--- EXERCISE MATERIALS Enclosed Below ---
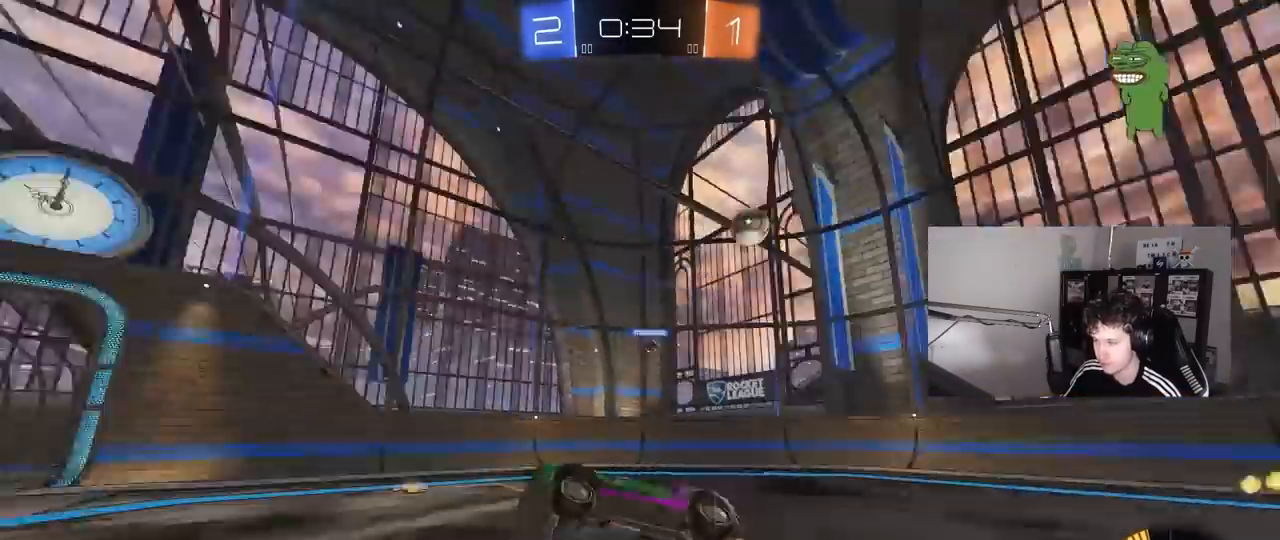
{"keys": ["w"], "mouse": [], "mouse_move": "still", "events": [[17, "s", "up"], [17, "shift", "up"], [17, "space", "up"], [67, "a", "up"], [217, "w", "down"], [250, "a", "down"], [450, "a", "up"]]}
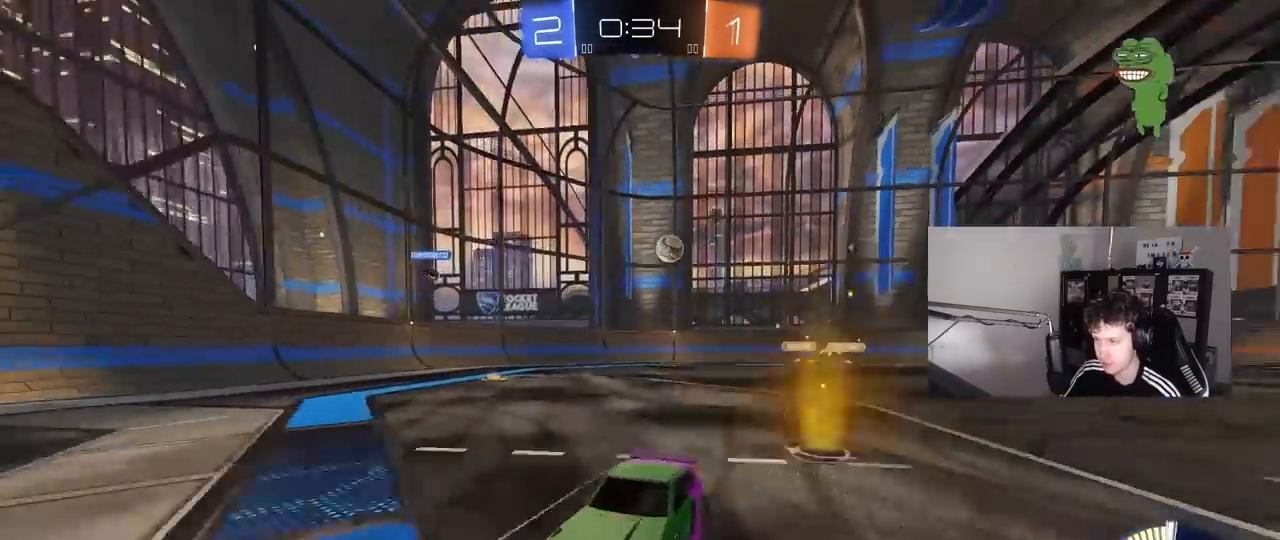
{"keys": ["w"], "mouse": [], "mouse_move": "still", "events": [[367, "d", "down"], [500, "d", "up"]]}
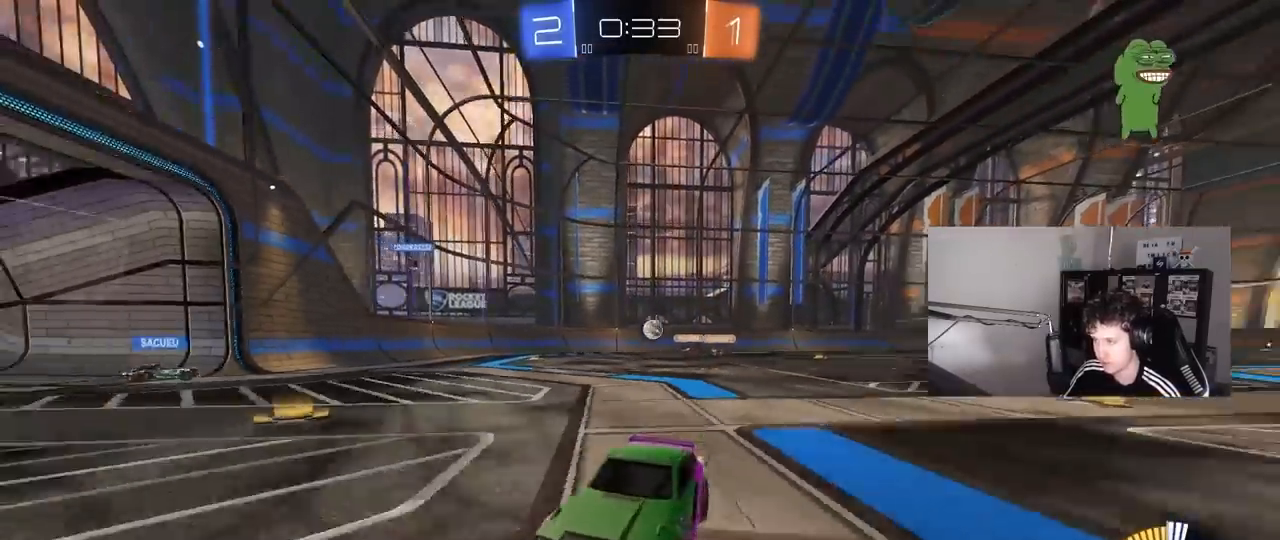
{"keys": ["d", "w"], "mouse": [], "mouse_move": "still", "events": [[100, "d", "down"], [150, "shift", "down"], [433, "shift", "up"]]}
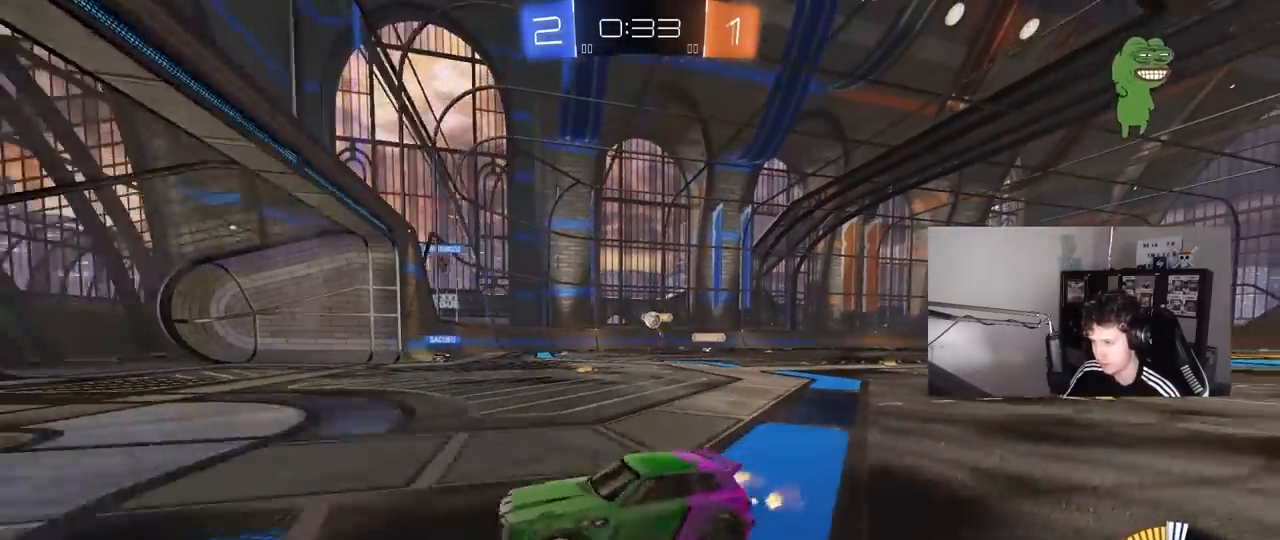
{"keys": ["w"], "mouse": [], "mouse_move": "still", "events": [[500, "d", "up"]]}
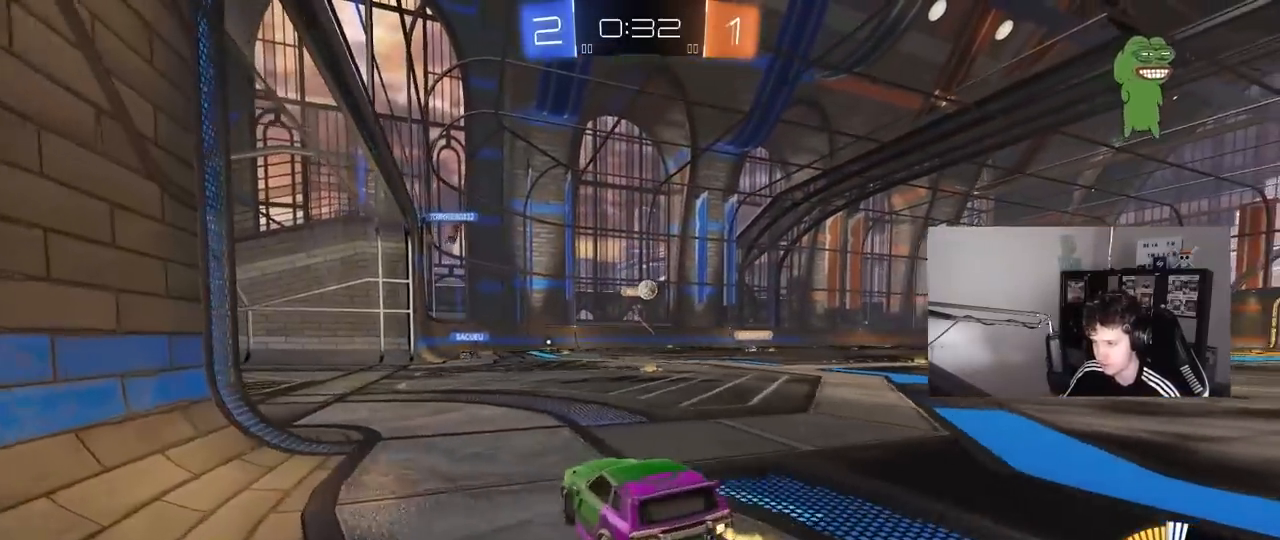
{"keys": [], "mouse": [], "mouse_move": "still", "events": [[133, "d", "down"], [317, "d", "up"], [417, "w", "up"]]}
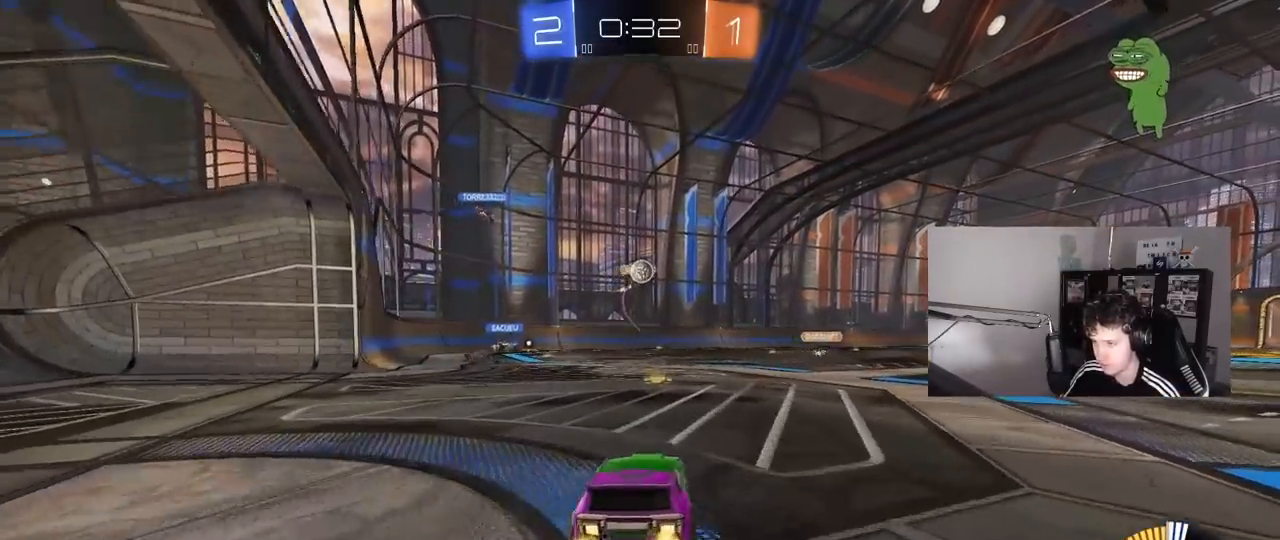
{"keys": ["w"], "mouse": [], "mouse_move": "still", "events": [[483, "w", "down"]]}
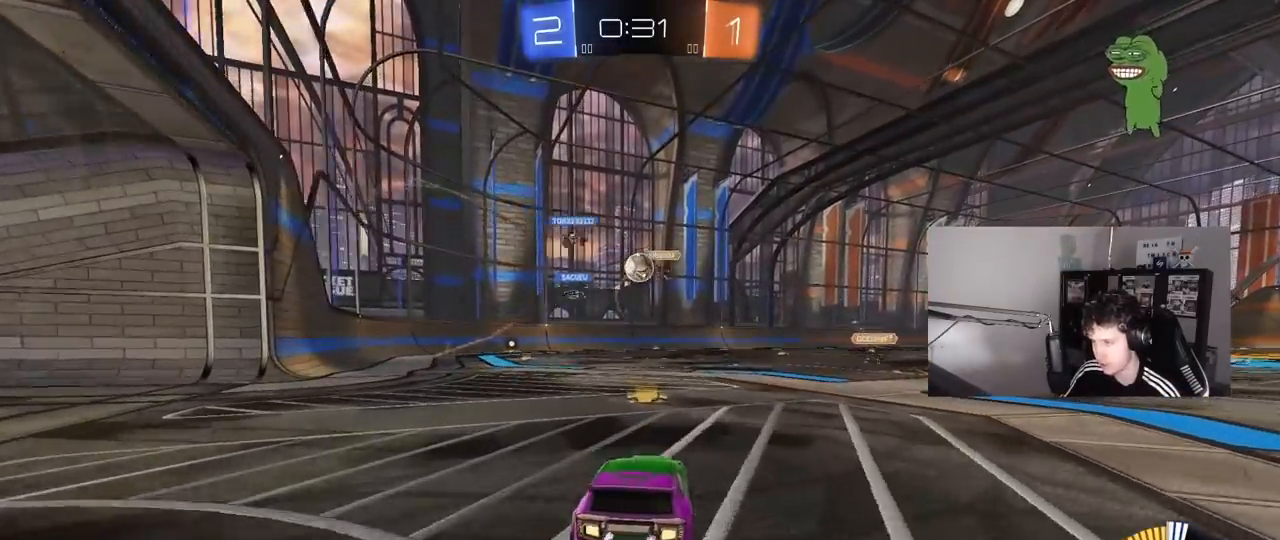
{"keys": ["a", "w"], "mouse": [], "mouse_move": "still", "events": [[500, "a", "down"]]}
--- End of Enclosed EXERCISE MATERIALS ---
▶ [TRY IT] Report every line of the material above in which "down" appears.

▶ [RESULT FOR THIS TASK]
{"keys": ["w"], "mouse": [], "mouse_move": "still", "events": [[17, "s", "up"], [17, "shift", "up"], [17, "space", "up"], [67, "a", "up"], [217, "w", "down"], [250, "a", "down"], [450, "a", "up"]]}
{"keys": ["w"], "mouse": [], "mouse_move": "still", "events": [[367, "d", "down"], [500, "d", "up"]]}
{"keys": ["d", "w"], "mouse": [], "mouse_move": "still", "events": [[100, "d", "down"], [150, "shift", "down"], [433, "shift", "up"]]}
{"keys": [], "mouse": [], "mouse_move": "still", "events": [[133, "d", "down"], [317, "d", "up"], [417, "w", "up"]]}
{"keys": ["w"], "mouse": [], "mouse_move": "still", "events": [[483, "w", "down"]]}
{"keys": ["a", "w"], "mouse": [], "mouse_move": "still", "events": [[500, "a", "down"]]}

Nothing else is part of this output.